Truthfully, for him, I think leaving a place that you've considered home for so long isn't just a business decision. It's an emotional and personal one too. I'm sure he went through that emotional rollercoaster throughout the entire process. It may seem like he was forcing Warde to agree to something, but from Harbaugh's perspective, I'm sure it felt like Warde was forcing him to take an enormous risk and leap of faith that he wasn't willing to make. By the time Warde reached back out, Harbaugh's emotions had already coped with and accepted the reality of leaving. When that happens, in any circumstance, the emotional door has been shut and there's really no going back. 

Yeoman

January 25th, 2024 at 4:17 PM ^

"When you can no longer play, you coach, and when you can't coach, you die."

And at least this year he got to coach during the week. That wouldn't be true the next time we get caught leaving a toilet seat up, and sooner or later somebody's bound to.

I think the writing was already on the wall with the self-imposed suspension. Then the fight for the TRO was pulled (I think we got outmaneuvered but I could see it looking different from Harbaugh's POV). Maybe if the school's got $100 million at risk they'll fight it for real next time?

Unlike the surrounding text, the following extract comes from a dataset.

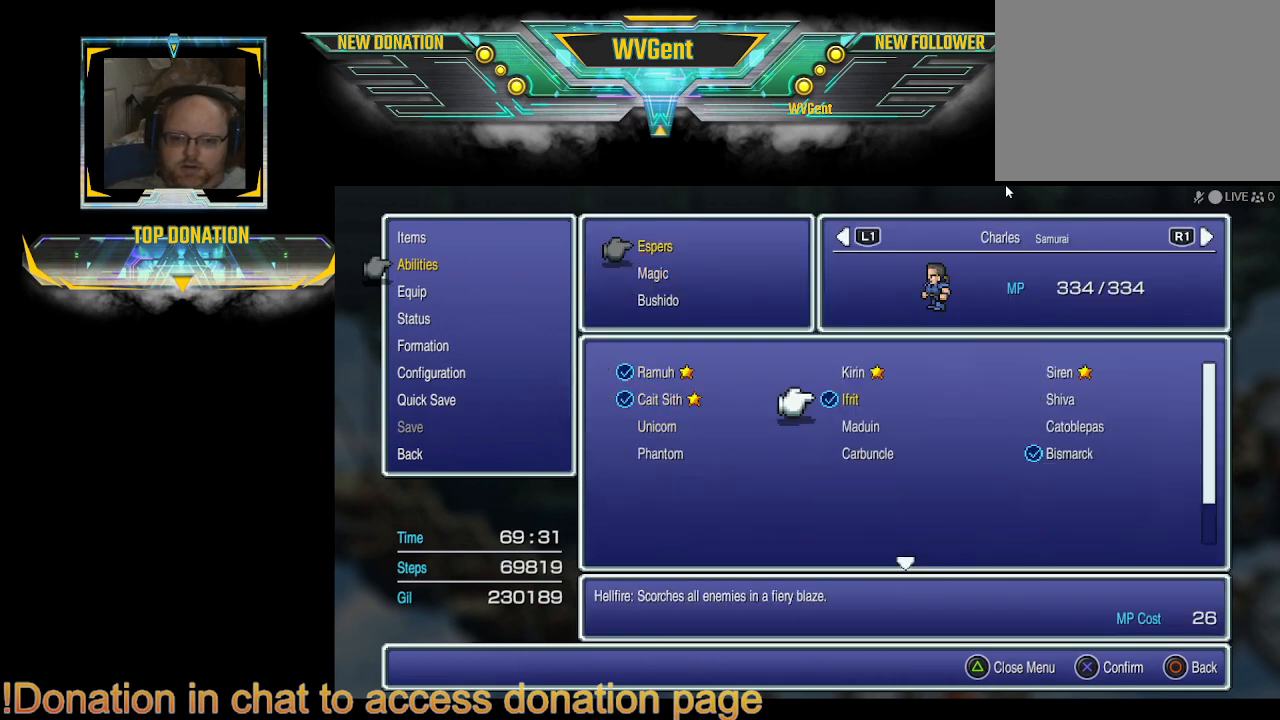
{"buttons": [], "left_stick": "center", "right_stick": "center", "events": []}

What I do NOT think is that Harbaugh was looking to get paid for not coaching. He wants to coach, the alternative is unthinkable. And he just got half a season of unthinkable.

DiploMan

January 25th, 2024 at 6:24 PM ^

The release by Warde was definitely a CYA. But that also doesn't mean that giving Harbaugh what he wanted would have kept him either. He (read: his legal counsel) very well could have clinged to the immunity point as a way of keeping negotiations open so that he could continue weighing or leveraging his other options. I admit it's not probable, but certainly possible.

I think it's very much probable.  Harbaugh was faced with deciding between a firm (or firm enough, but for the details) job offer from UM and a still-hypothetical offer from an NFL team.  He needed an approach with UM that would afford him enough time to find out if he could land an NFL offer that met his needs.  He wasn't going to cut off his job search (by re-signing with UM) until the process had run its course fully.  Making high demands and asking to postpone a start date to mid-February was a tactic to buy that time.

Was the Wednesday offer by UM to accept everything Harbaugh asked for (and I suspect that characterization of "everything" is overblown, as if there were a signed text of a contract awaiting Harbaugh's counter-signature) a Hail Mary?  Yeah, sure.  But one only throws a Hail Mary at the end of the 4th quarter.  If you throw it in the 2nd quarter people call you an idiot.

Derek

January 25th, 2024 at 2:57 PM ^

I seriously doubt that the immunity offer was real. That's basically the root of my suggestion above because all it did was improve Harbaugh's public BATNA. As is obvious from the comments here, there is no reputational benefit for Warde, Santa, or the Regents because it looks like such transparent CYA material.